A = rand(N, N) # 1. Start with a random real matrix.
for i = 1:size(A,1)
A[i,i] = 0 # 2. Set the main diagonal to zero.
end
A = A + transpose(A) # 3. Make it symmetric (A = A^T).
A = im*A # 4. Make it purely imaginary.
# 2. Define the test function
function test_exp(A, loop)
for i in 1:loop
exp(A) # exp() on a matrix is the matrix exponential
end
end
# 3. Set thread count and run the test
println("\n--- Testing on $(num_threads) thread(s) ---")
LinearAlgebra.BLAS.set_num_threads(num_threads)
println("BLAS threads: ", LinearAlgebra.BLAS.get_num_threads())
# First run for warmup and JIT compilation
@time test_exp(A, loop);
# Second run for accurate timing
println("\nJulia exp ($(num_threads) thread(s)) time:")
@time test_exp(A, loop);
MATLAB Code
clear;
% 1. Set test parameters
num_threads = 1;
N = 9;
loop = 2 * 2^9 * 2^9; % 4 * 2^9 * 2^9 = 1,048,576
fprintf('Testing %dx%d matrix exponential, %d loops\n', N, N, loop);
% 2. Create a purely imaginary, symmetric matrix with a zero diagonal.
A = rand(N, N); % 1. Start with a random real matrix.
A(1:N+1:end) = 0; % 2. Set the main diagonal to zero.
A = A + A.'; % 3. Make it symmetric (A = A^T).
A = 1i * A; % 4. Make it purely imaginary.

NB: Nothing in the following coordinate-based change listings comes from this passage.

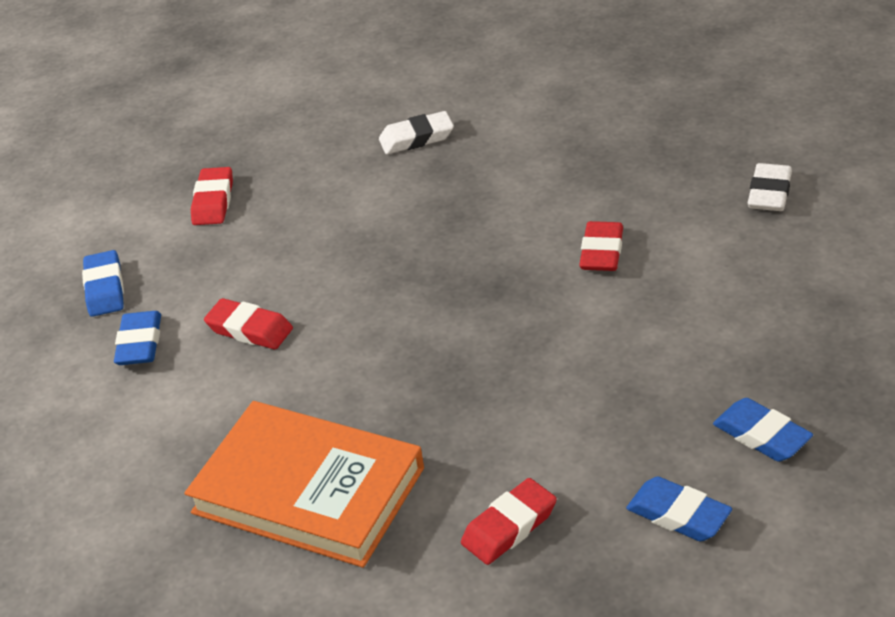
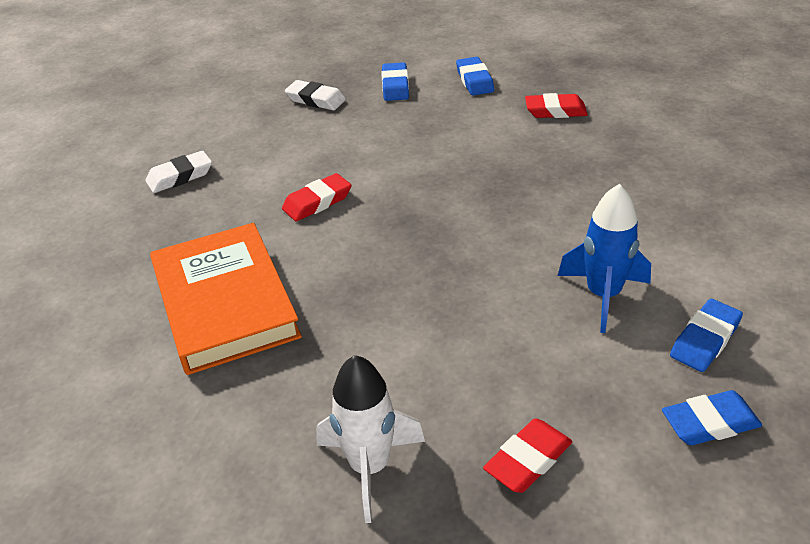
camera: 140 degrees left, 0 degrees up
blue eraser [82,250,124,317] -> blue eraser turned 45 degrees clockwise [662,390,762,445]
orange book [184,401,424,568] -> orange book moved to [150,223,302,375]
red eraser [204,298,293,349] -> blue rocket [558,184,651,333]
white eraser [379,111,454,154] -> white eraser moved to [285,80,346,111]
none -> white rocket [316,355,425,523]

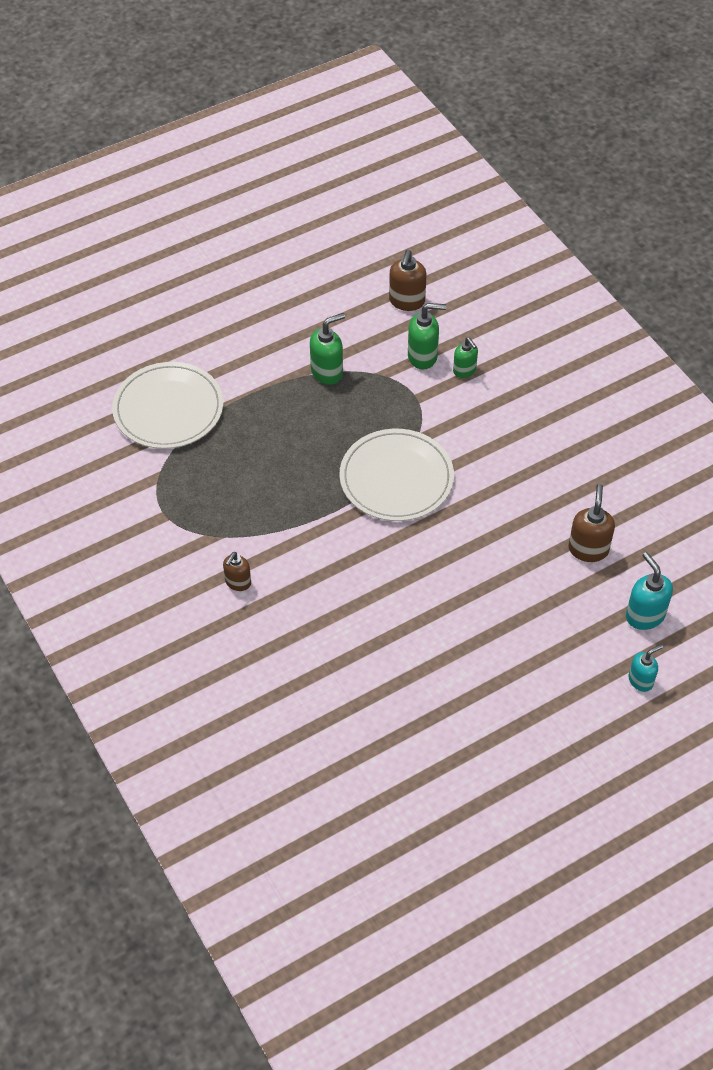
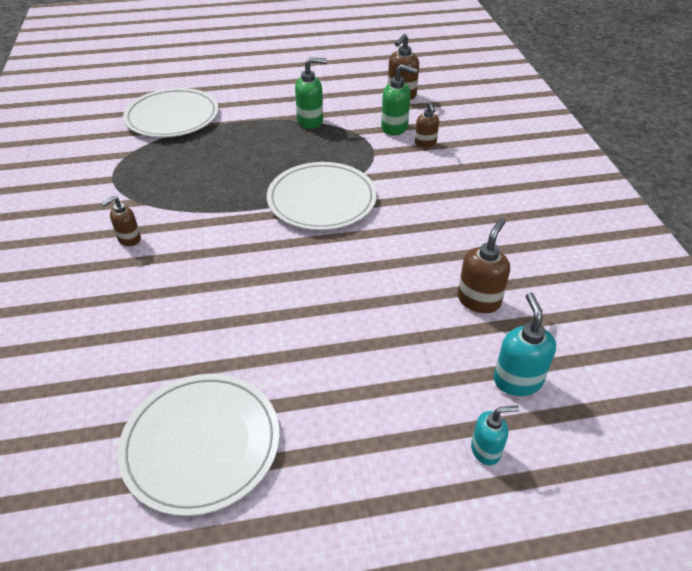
camera: 20 degrees right, 10 degrees down
green soap dispenser [453,337,478,378] -> brown soap dispenser [415,102,439,148]
none -> white plate [118,374,280,516]

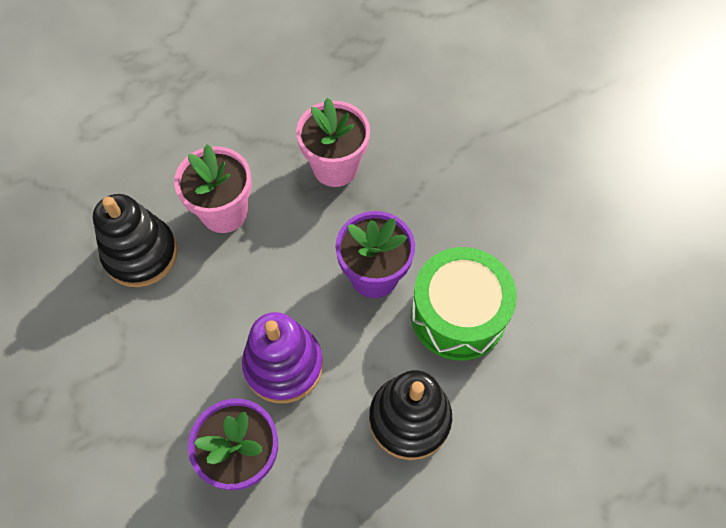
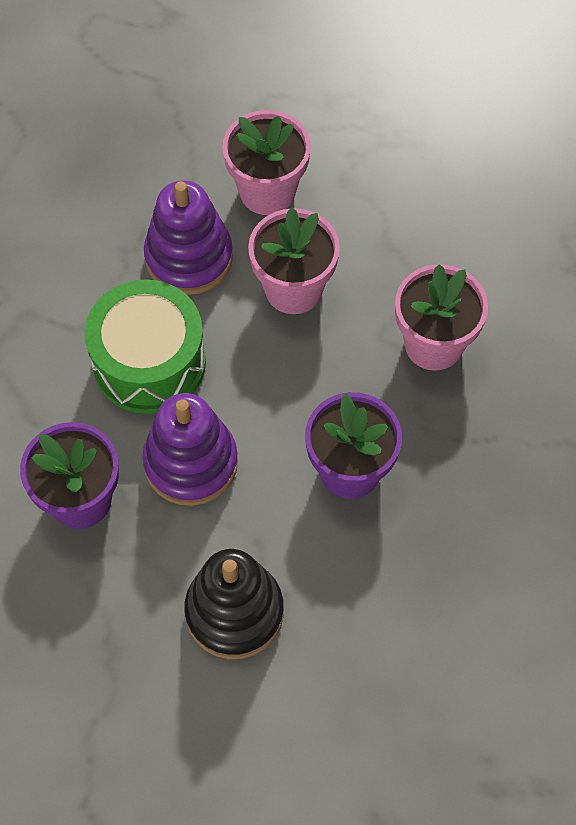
camera: 50 degrees right, 0 degrees up
black stacking toy [93,194,178,287] -> purple stacking toy [144,180,233,295]
green drum [411,247,517,360] -> green drum moved to [85,279,206,414]
none -> pink flower pot [222,110,311,215]

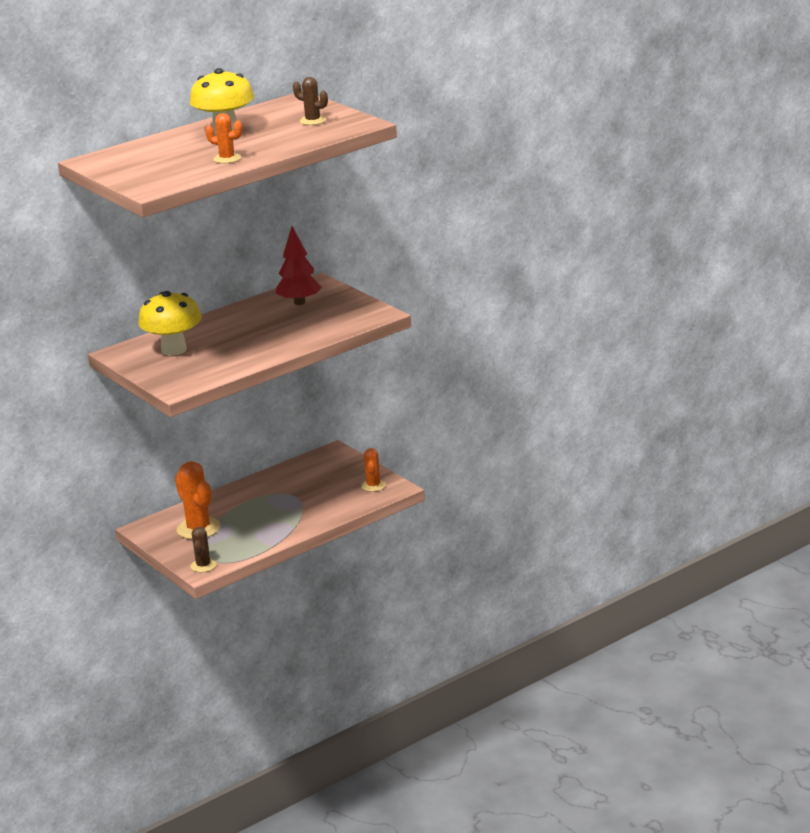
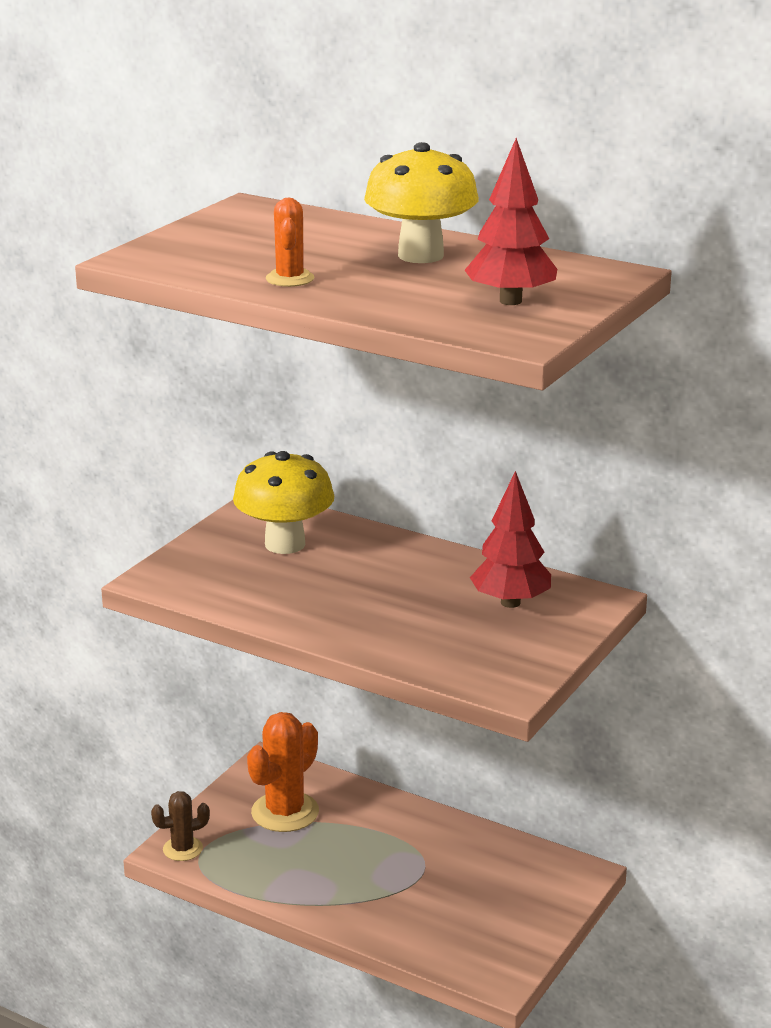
camera: 65 degrees right, 0 degrees up
brown cactus [293,77,328,125] -> red tree [465,138,557,305]
orange cactus [361,448,386,492] -> none

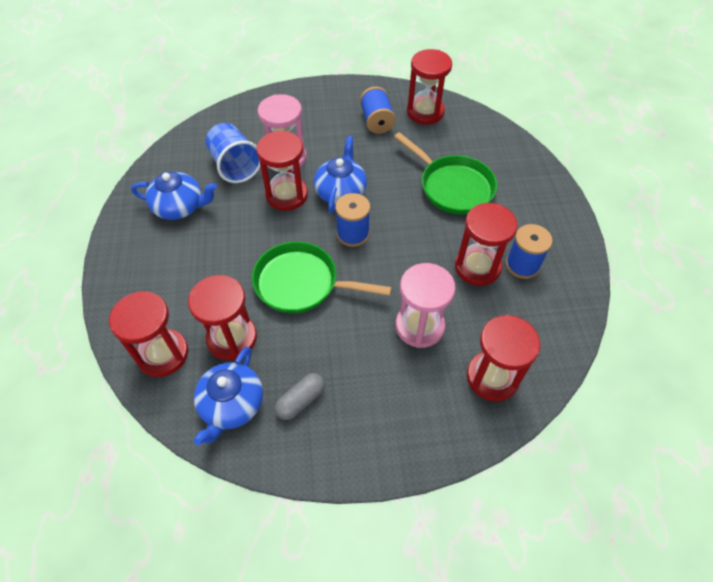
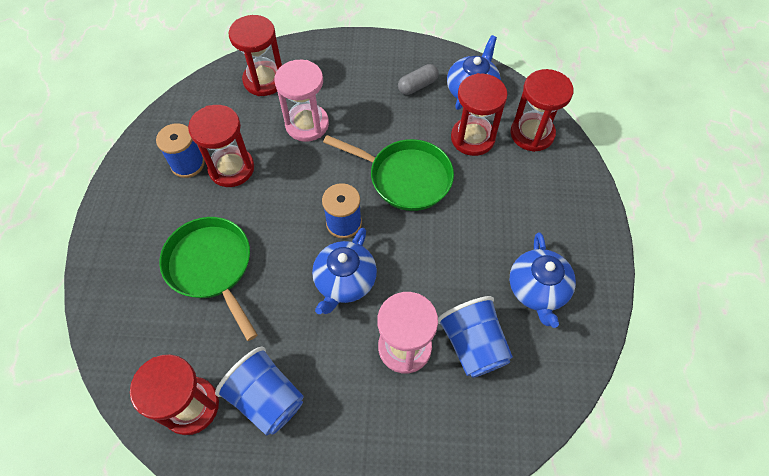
camera: 170 degrees left, 5 degrees up
blue teapot [131,171,217,220] -> blue teapot turned 105 degrees counterclockwise [510,232,576,328]
red hourglass [256,130,308,211] -> none
blue spool [360,86,396,134] -> blue cup [215,347,304,436]

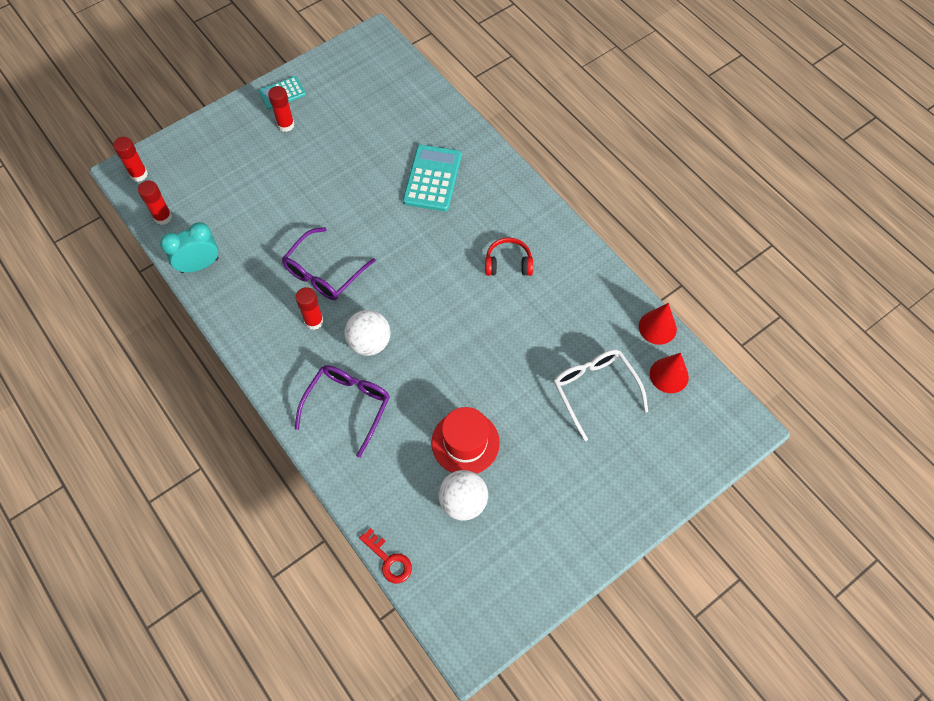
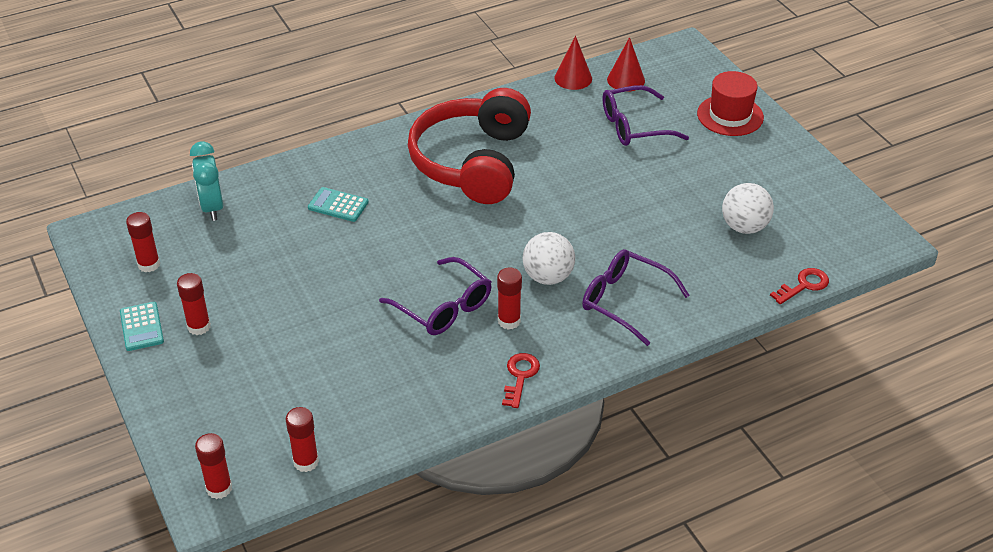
camera: 80 degrees left, 20 degrees down
turquoise clock [160,222,219,273] -> turquoise clock moved to [190,141,223,221]
turquoise calculator [403,145,462,211] -> turquoise calculator [308,187,369,222], size x0.60
red hat [431,407,500,474] -> red hat moved to [697,71,764,136]
red headphones [485,238,533,276] -> red headphones [408,88,531,204], size x2.45
white glasses [553,349,648,441] -> purple glasses [603,85,689,146]
none -> red glue stick [126,212,160,272]
none -> red key [502,353,540,408]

% 3. Set thread count and display
maxNumCompThreads(num_threads);
fprintf('\n--- Testing on %d thread(s) ---\n', maxNumCompThreads);
% 4. Run the test
% First run for warmup
B = expm(A); % In MATLAB, matrix exponential is expm()
% Second run for accurate timing
fprintf('\nTiming...\n');
tic; % Start timer
for i = 1:loop
B = expm(A);
end
elapsedTime = toc; % Stop timer
fprintf('MATLAB expm (%d thread(s)) time: %f seconds\n', maxNumCompThreads, elapsedTime);
Update based on community feedback
User @yolhan_mannes pointed out a key reason for the performance difference: PyTorch utilizes a highly optimized batched implementation for matrix_exp
on the GPU, while the Julia ecosystem may not have a readily available equivalent yet.
The suggested path forward is to implement a batched version of the standard “Padé Approximant + Scaling & Squaring” algorithm, likely using custom CUDA kernels.
Is anyone in the community currently working on or aware of efforts to implement batched linear algebra solvers, specifically for functions like exp()
, in packages like GPUArrays.jl
, or elsewhere? If not, what would be a good starting point for someone with a physics background (strong in math, but newer to writing custom CUDA kernels) to begin contributing to such a feature?
This seems like a crucial piece of infrastructure for leveraging Julia’s full potential in scientific domains like quantum simulation.